Like so many parts of the British
constitution, it is a compromise, and all the better for it (if anyone is
asking me, which they rarely are). The Speaker and his Deputies know the House
and its moods, and can judge what is necessary to satisfy the appetite for
debate. The clerks are there to advise on what the rules of the House say, and
what has happened in the past. Generally, it works.
Amendments to such a short document as the
European Union (Notification of Withdrawal) Bill will have to be tightly
drafted. There is very little in the Bill and so the scope is necessarily
narrow. I imagine some Members will want to try to require the Government to
set out its negotiating position for Brexit, or at least some red lines. In
scope? Dubious. Not advice I’d want to have to give.
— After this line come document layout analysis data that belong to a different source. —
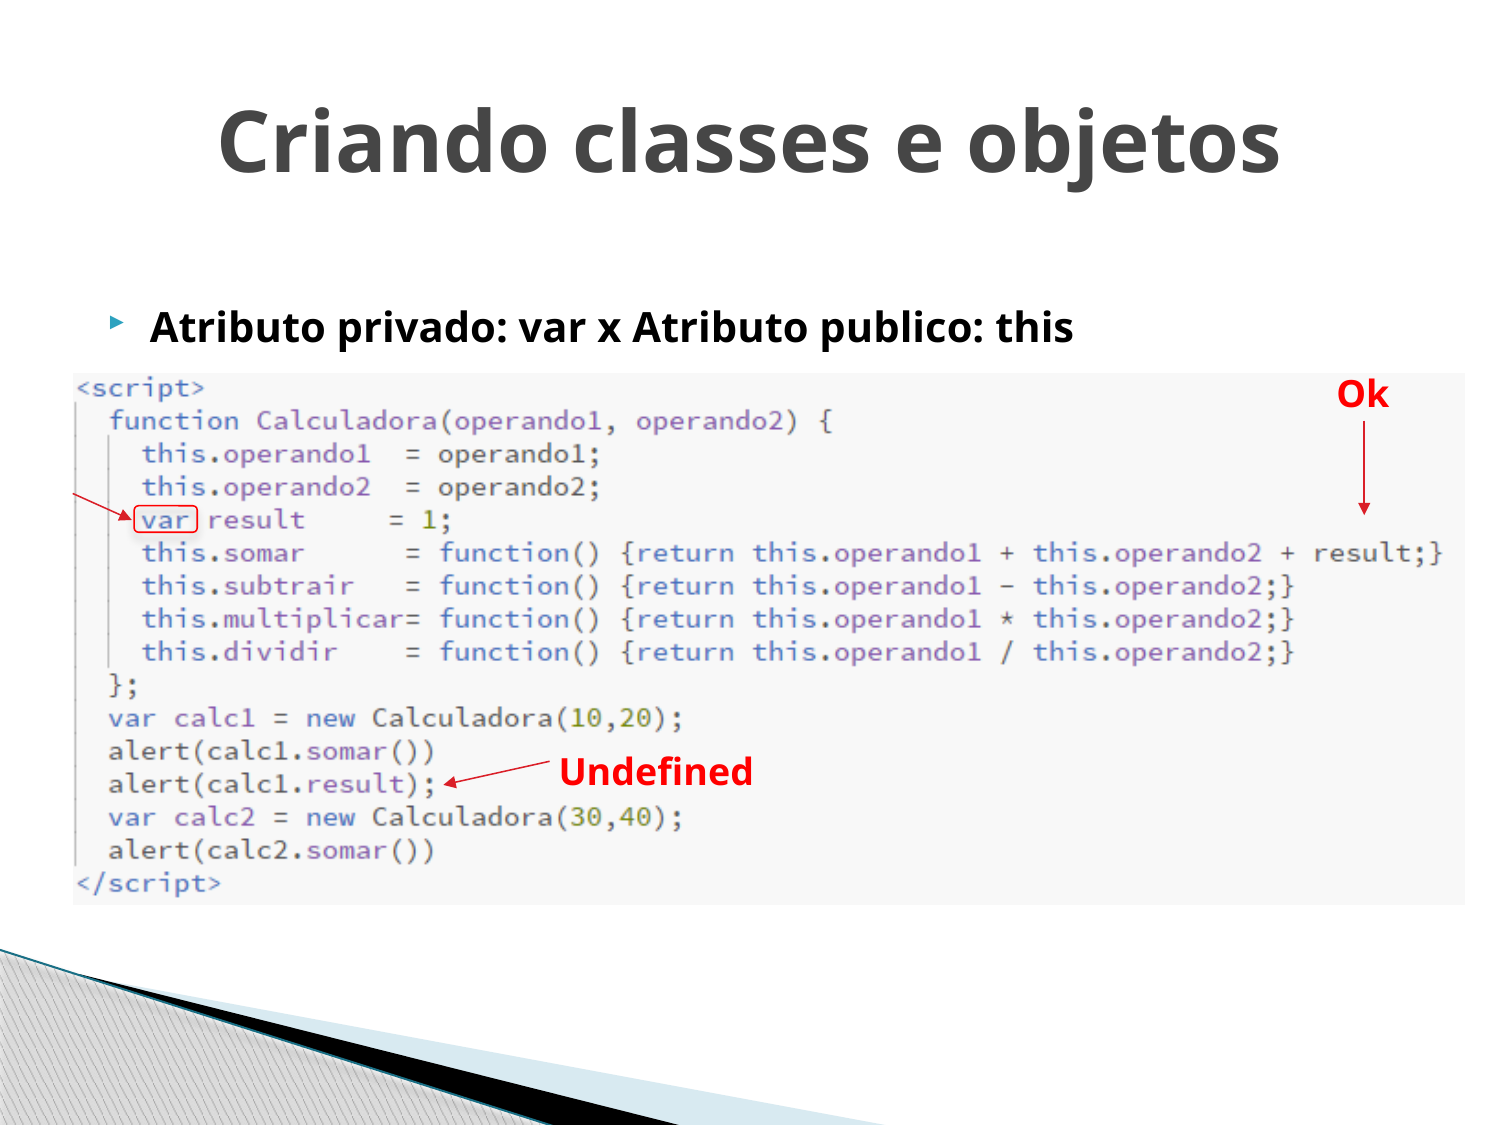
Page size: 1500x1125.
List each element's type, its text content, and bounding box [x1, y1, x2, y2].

list Atributo privado: var x Atributo publico: this [75, 243, 1425, 373]
list Atributo privado: var x Atributo publico: this [75, 917, 1425, 1059]
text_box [72, 420, 1365, 786]
title Criando classes e objetos [75, 45, 1425, 233]
picture [72, 373, 1465, 906]
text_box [546, 362, 1405, 802]
picture [72, 373, 546, 420]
Of course, the next two weeks is only half
the parliamentary process. Then we move to the House of Lords. Bills must be
agreed in identical form by both Houses of Parliament before they can receive
Royal Assent from the Queen and become law. Their Lordships are not, of course,
accountable to the voting public, which could cut either way; either they could
ignore the result of the EU referendum and seek to frustrate the Bill
altogether; or they could acknowledge their lack of legitimacy and give the
Bill a fair wind.
Timing matters. We know how long the Bill
will spend in the Commons. How long it spends in the Lords is another matter.
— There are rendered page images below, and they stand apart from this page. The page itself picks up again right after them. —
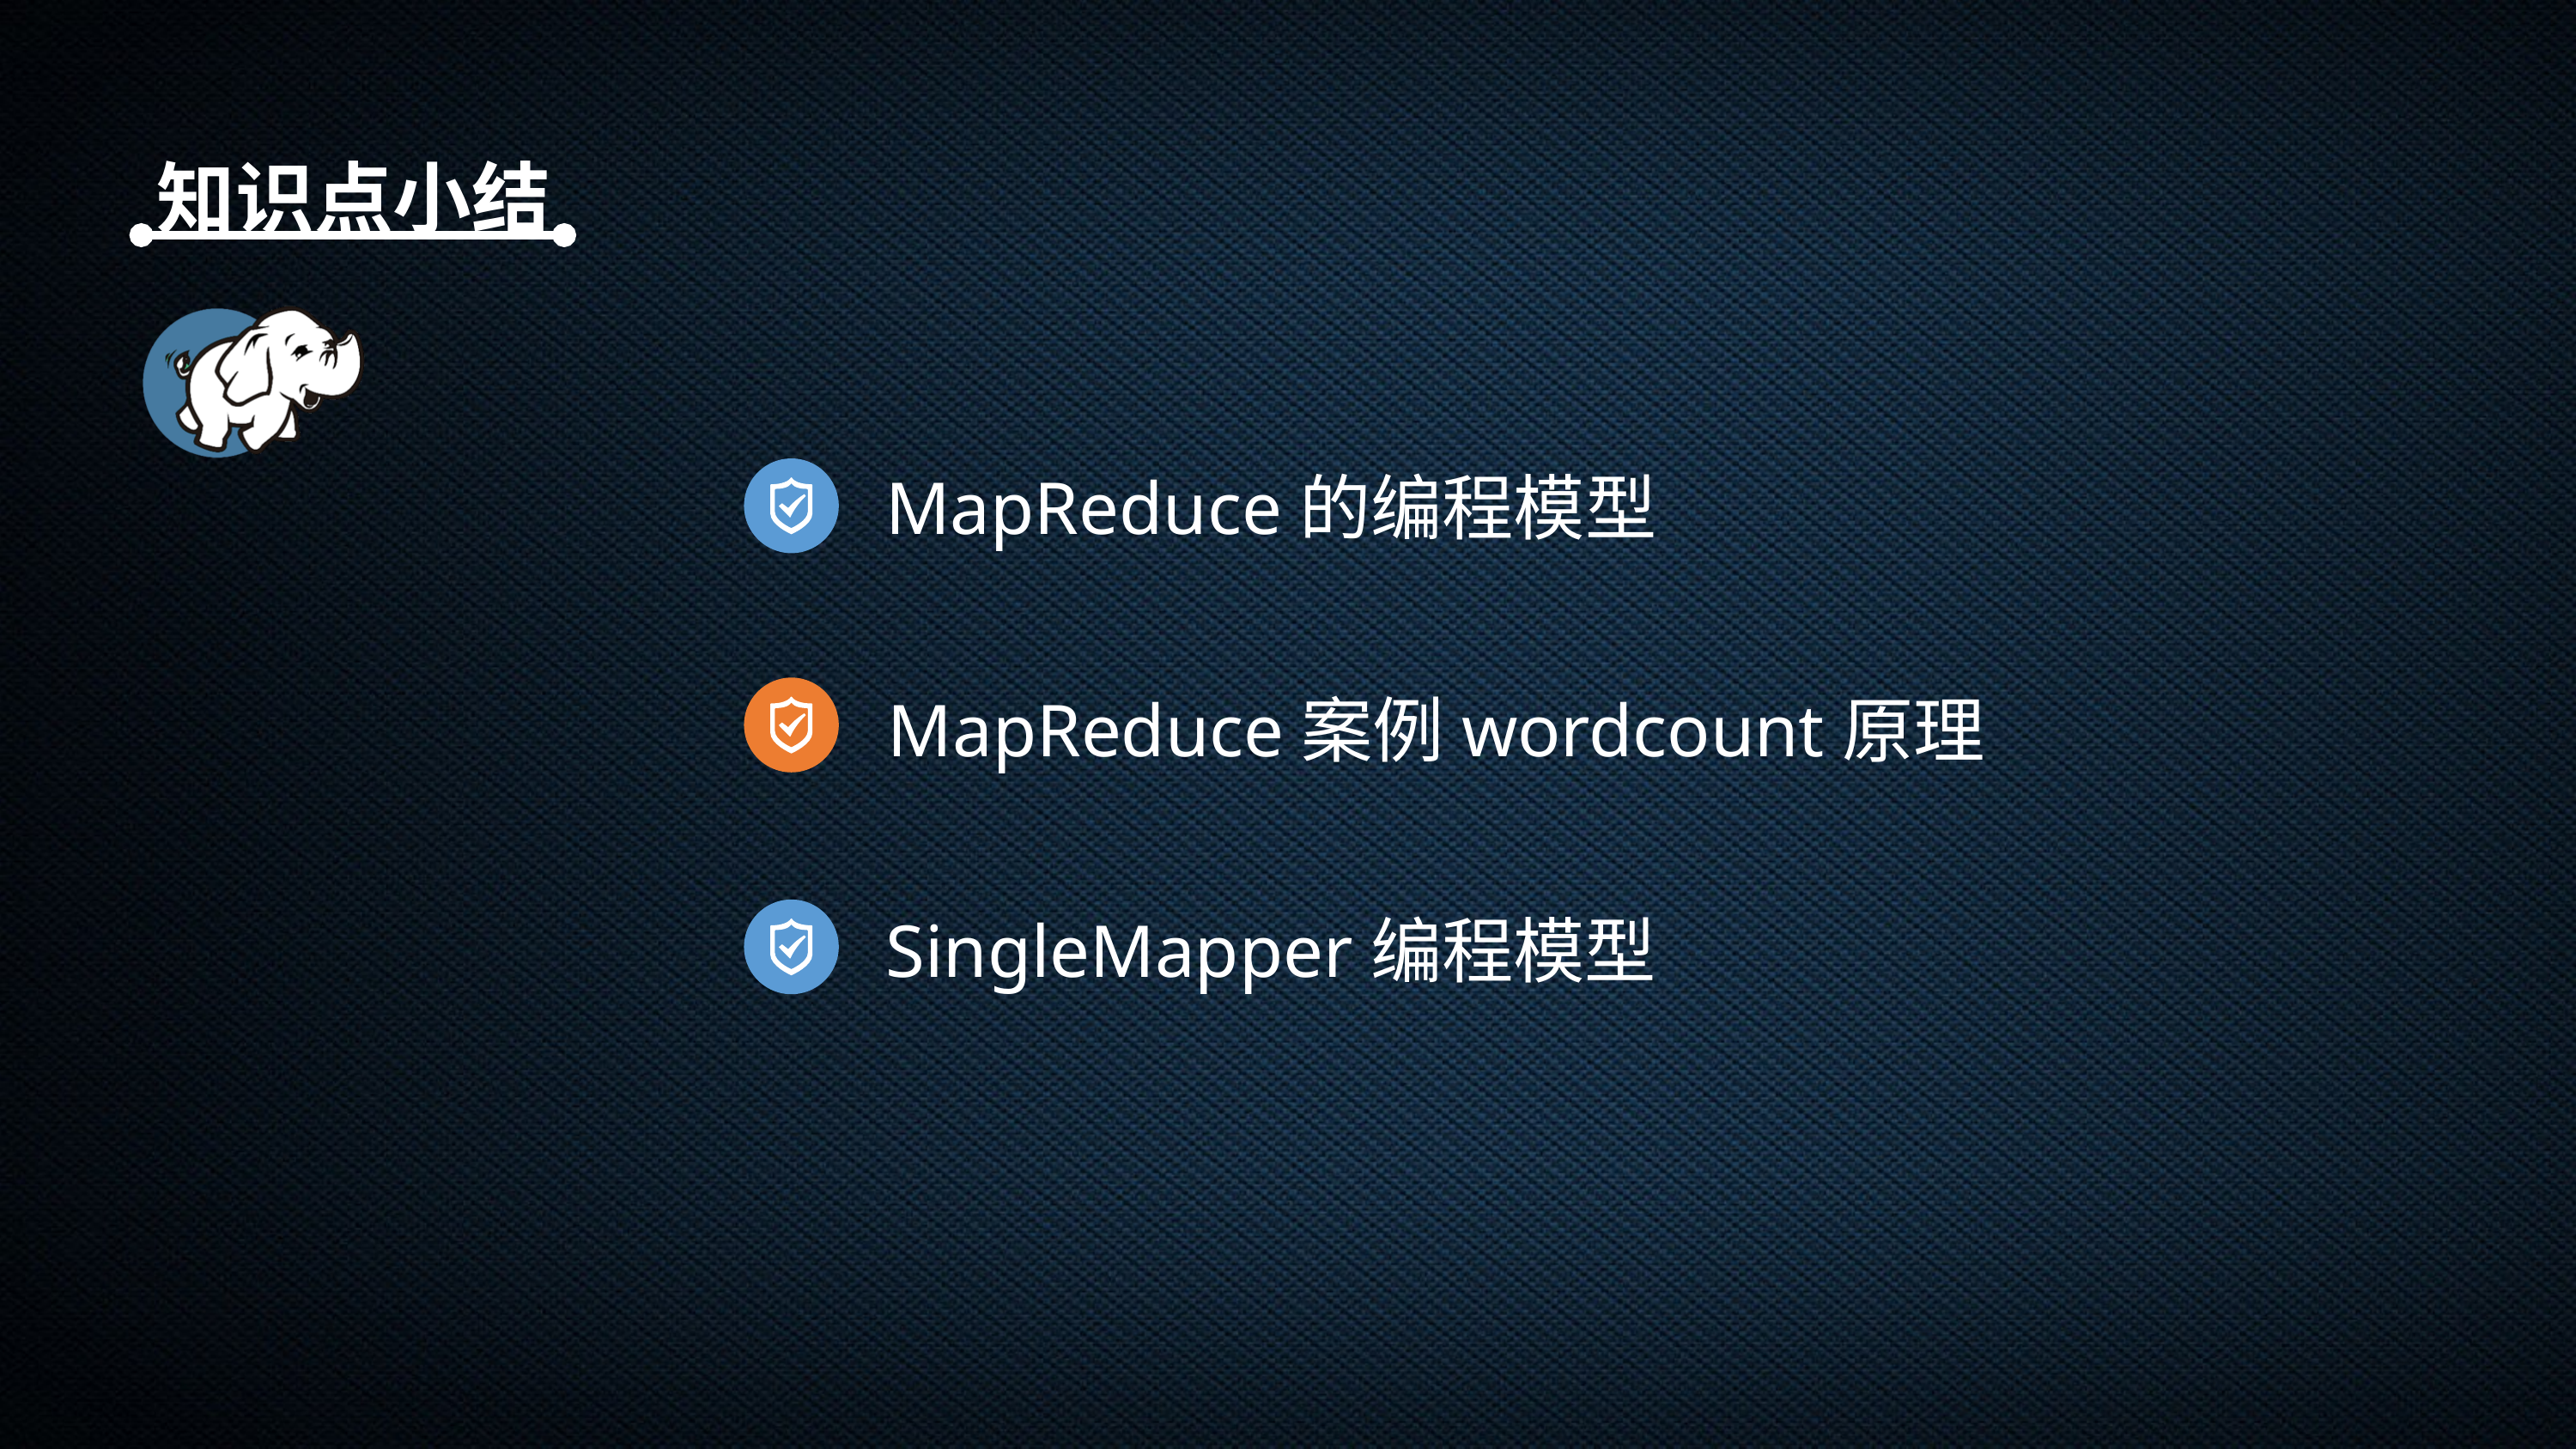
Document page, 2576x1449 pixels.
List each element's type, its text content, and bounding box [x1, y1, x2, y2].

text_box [744, 629, 2260, 828]
text_box 知识点小结 [144, 95, 1266, 250]
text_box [744, 442, 2030, 570]
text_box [744, 829, 2201, 1067]
picture [0, 0, 2576, 1449]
The Prime Minister has committed to invoking Article 50 by the end of March, which
really isn’t all that long in parliamentary terms. If both Houses amend the
Bill, it will need to go back and forth between them until both agree on the
final form – what is known as ‘ping pong’. This can happen at great speed, as I
know to my cost, and what will eventually emerge is a physical copy of the Bill
with any amendments pasted in (literally) in different colours. My hunch is
that the Lords will see sense and speed the Bill through in short order, but it
is not impossible to imagine that some of the peers, particularly the Liberal
Democrats, may embark on a kamikaze mission to try to stop its passage. If we
miss the deadline of 31 March as a result of the actions of the House of Lords,
we face a constitutional crisis of considerable magnitude.